Technological Dissonance

LaserDisc LogoIn the late 1970s an incredible new video technology debuted. Originally called Discovision, it delivered high resolution movies on an optical platter roughly the size of an LP. Although it was an analog medium, movies frequently included a digital audio track (typically 3 channel DTS) along-side the stereo analog track.
LaserDisc was significantly more expensive — and delicate — than VHS and BetaMax, with which it competed, but until the DVD format came out commercially in 1996 (in Japan, ’97 in the US and Canada) it was unrivaled for video quality. Although it mostly disappeared by the 90s, it still had a niche with serious videophiles — and karaokee bars.
Pictured here is a 2009 model Blu-ray player, the great-grandchild of the LaserDisc, sitting atop a late-model LaserDisc player. They’re connected by a late 90s DTS stereo receiver and a mid 2000s LCD HDTV, controlled by a Harmony Universal Remote control. 3 decades of cutting edge home theater technology working together beautifully.
A geeky tear might have welled up in my eye when it all started talking to each other.
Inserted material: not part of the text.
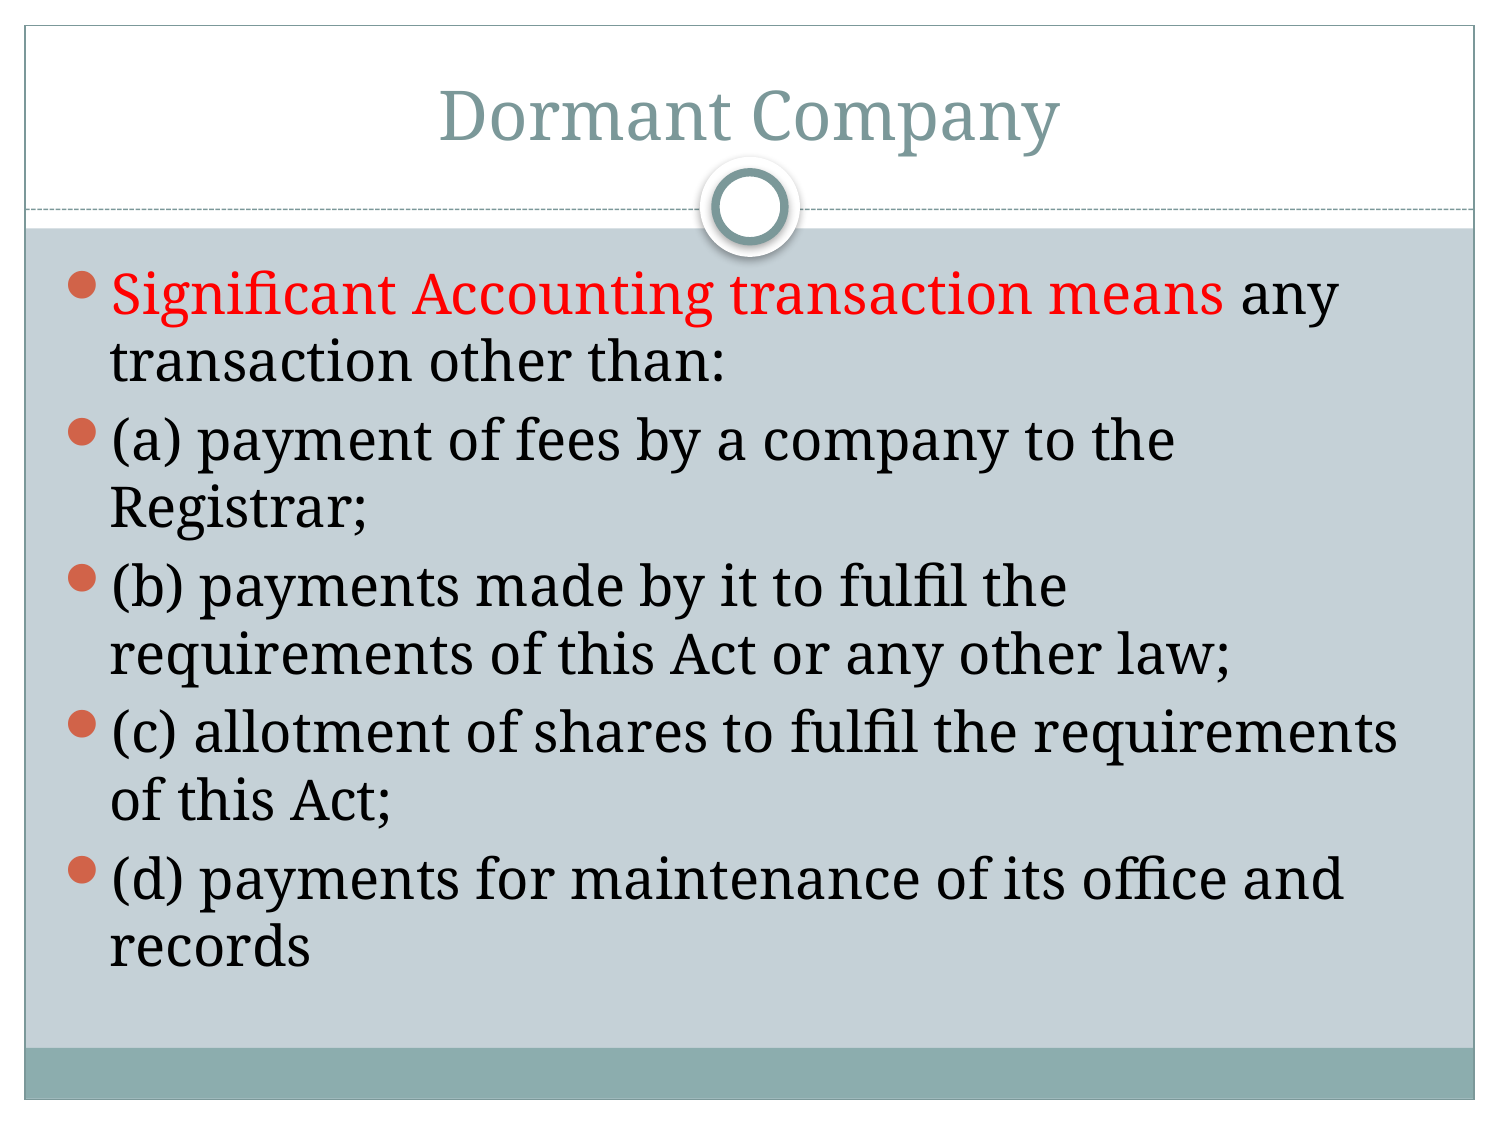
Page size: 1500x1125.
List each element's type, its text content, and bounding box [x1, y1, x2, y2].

title Dormant Company [49, 37, 1450, 162]
list Significant Accounting transaction means any transaction other than: (a) payment of fees by a company to the Registrar; (b) payments made by it to fulfil the requirements of this Act or any other law; (c) allotment of shares to fulfil the requirements of this Act; (d) payments for maintenance of its office and records [49, 250, 1445, 1001]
2 thoughts on “Technological Dissonance

  1. Nice set up, but your missing the 1980’s wooden speakers with the wooden grates in the front. That would complete your system with a piece of equipment from each decade we’ve been alive. Brooke’s dad has his old wooden Bose speakers. “Top of the line in their day” he always says. Maybe hell sell one to ya.
    p.s. maybe someday well get up there to see it in person. Doesn’t look like it will be anytime soon though… maybe after the baby is born.